Fear and solidarity drives wearing of surgical masks in Japan
Panic-buying began after death of nation’s first coronavirus victim on February 13th
People wearing protective face masks walk past a billboard for the Tokyo Olympics near Shinjuku station in the city on Thursday. Photograph: Athit Perawongmetha/Reuters
As the prognosis for the coronavirus outbreak darkened in Japan this week, an amateur video showed the lengths some people might go to protect themselves.
Shot on a camera-phone in Yokohama, the video purportedly showed a street-fight triggered by someone jumping a queue to buy surgical facemasks.
Sold-out signs and long lines for masks outside pharmacies have become common in Japanese cities. Panic-buying began after the death of the nation’s first coronavirus victim on February 13th.
Thieves pinched 6,000 masks from a hospital in Kobe and there are reports of hoarding and price gouging. The street value for boxes of masks is up to 10 times their list price, according to some reports.
Social media has stepped in with DIY tips on masks made from hand towels and coffee filters. An old post by the disaster response division of the Tokyo police showing how to fashion them out of kitchen towels and rubber bands has been retweeted 14,000 times.

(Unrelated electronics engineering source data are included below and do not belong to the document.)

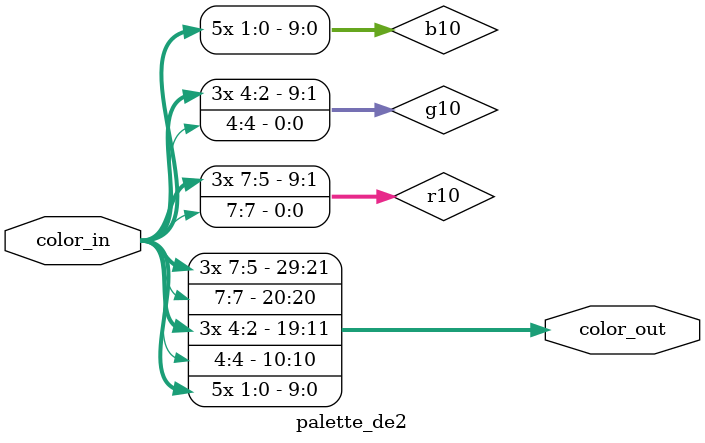
<source format=v>
module palette_de2
   (
    input wire [7:0] color_in,
    output wire [29:0] color_out
   );

   wire [9:0] r10, g10, b10; 
   // body
   // 3-bit red to 10-bit red, 3-bit green to 10-bit green 
   // 2-bit blue to 10-bit blue 
   assign r10 = {{3{color_in[7:5]}}, color_in[7]};
   assign g10 = {{3{color_in[4:2]}}, color_in[4]};
   assign b10 = {5{color_in[1:0]}};
   assign color_out = {r10, g10, b10};
endmodule
                       
</source>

Masks have acquired something of a talismanic quality. In one widely reported case, a panicked passenger riding a subway train pressed the emergency button after another commuter began coughing without a mask.
The war against the virus will ramp up in the coming weeks. On Thursday, Prime Minister Shinzo Abe asked all schools in the country to close, potentially sending millions of children home for over a month.

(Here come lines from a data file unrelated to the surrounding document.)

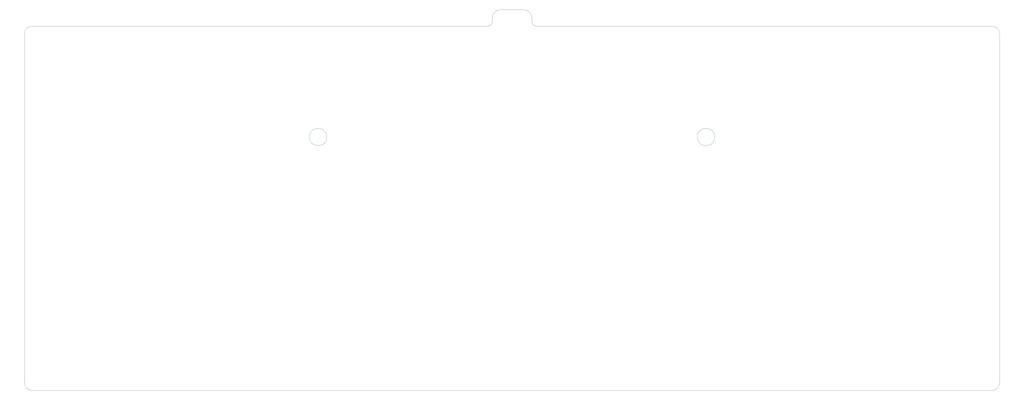
<source format=gbr>
G04 #@! TF.GenerationSoftware,KiCad,Pcbnew,(6.0.5)*
G04 #@! TF.CreationDate,2022-05-27T19:49:07-04:00*
G04 #@! TF.ProjectId,Boston-keyboard-V07J,426f7374-6f6e-42d6-9b65-79626f617264,rev?*
G04 #@! TF.SameCoordinates,Original*
G04 #@! TF.FileFunction,Profile,NP*
%FSLAX46Y46*%
G04 Gerber Fmt 4.6, Leading zero omitted, Abs format (unit mm)*
G04 Created by KiCad (PCBNEW (6.0.5)) date 2022-05-27 19:49:07*
%MOMM*%
%LPD*%
G01*
G04 APERTURE LIST*
G04 #@! TA.AperFunction,Profile*
%ADD10C,0.050000*%
G04 #@! TD*
G04 APERTURE END LIST*
D10*
X448475000Y-31000000D02*
G75*
G03*
X445475000Y-28000000I-3000000J0D01*
G01*
X55000000Y-31000000D02*
X55000000Y-172000000D01*
X259737000Y-24800000D02*
G75*
G03*
X256237000Y-21300000I-3500000J0D01*
G01*
X333500000Y-72712500D02*
G75*
G03*
X333500000Y-72712500I-3500000J0D01*
G01*
X177000000Y-72712500D02*
G75*
G03*
X177000000Y-72712500I-3500000J0D01*
G01*
X448475000Y-31000000D02*
X448475000Y-172000000D01*
X259737000Y-26000000D02*
G75*
G03*
X261737000Y-28000000I2000000J0D01*
G01*
X55000000Y-172000000D02*
G75*
G03*
X58000000Y-175000000I3000000J0D01*
G01*
X445475000Y-175000000D02*
G75*
G03*
X448475000Y-172000000I0J3000000D01*
G01*
X243737000Y-24800000D02*
X243737000Y-26000000D01*
X241737000Y-28000000D02*
G75*
G03*
X243737000Y-26000000I0J2000000D01*
G01*
X241737000Y-28000000D02*
X58000000Y-28000000D01*
X58000000Y-28000000D02*
G75*
G03*
X55000000Y-31000000I0J-3000000D01*
G01*
X247237000Y-21300000D02*
X256237000Y-21300000D01*
X445475000Y-175000000D02*
X58000000Y-175000000D01*
X247237000Y-21300000D02*
G75*
G03*
X243737000Y-24800000I0J-3500000D01*
G01*
X259737000Y-24800000D02*
X259737000Y-26000000D01*
X261737000Y-28000000D02*
X445475000Y-28000000D01*
M02*

</source>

Officially, the virus is contained to clusters in Japan, which has recorded seven deaths and less than 200 infections (separate from the 700 reported aboard the Diamond Princess cruise ship, anchored off Yokohama). But most experts say that is a serious underestimate because very few people have been tested.
A specialist in infectious diseases who advises the government warned this week that with the Tokyo Olympics five months away, the country was at a crossroads in the fight to prevent Covid-19 from spreading further.
“If there is a significant outbreak or, I do not hope this to happen but, a pandemic of this kind of infectious disease, we really have to think about holding this kind of large event, is it feasible or not?” said Norio Ohmagari.
Fear, then, is partly driving demand for whatever protection people can get, but even before the virus arrived masks were a common accessory in Japan and China. People have been wearing them for decades to avoid spreading germs as a courtesy during cold and flu season.
Millions more began using them to keep pollen from streaming eyes and noses. Sales leapt in 2002-03 during the Sars epidemic and subsequent flu outbreaks. They were even widely donned in 2011 during the Fukushima nuclear crisis.
But the stampede for masks during the coronavirus crisis is puzzling to some given that their effectiveness is questionable, at best. As a prophylactic against germs and viruses, masks may be about as effective as garlic and crucifixes.
Writing in the New York Times recently, Christos Lynteris, a medical anthropologist at the University of St Andrews in Scotland, says the reason for donning masks may be at least as much social as medical.
Mask culture fosters solidarity and “a sense of a fate shared, mutual obligation and civic duty”, he says. “It brings together people faced with a common threat and helps mitigate one of the secondary dangers posed by an epidemic: the breakdown of social norms.”
If holding chaos at bay is a good cause, it’s also good business for manufacturers. The Nikkei business newspaper says factories in Japan are now churning out 400 million masks per month, and even that might not be enough. Prime Minister Abe said 600 million would be needed and insisted he would assume responsibility for oversupply.
Even if the coronavirus runs out of steam next month, the stockpiles will be held over until the next medical emergency. Most people say the same thing – better to wear one, “just in case”.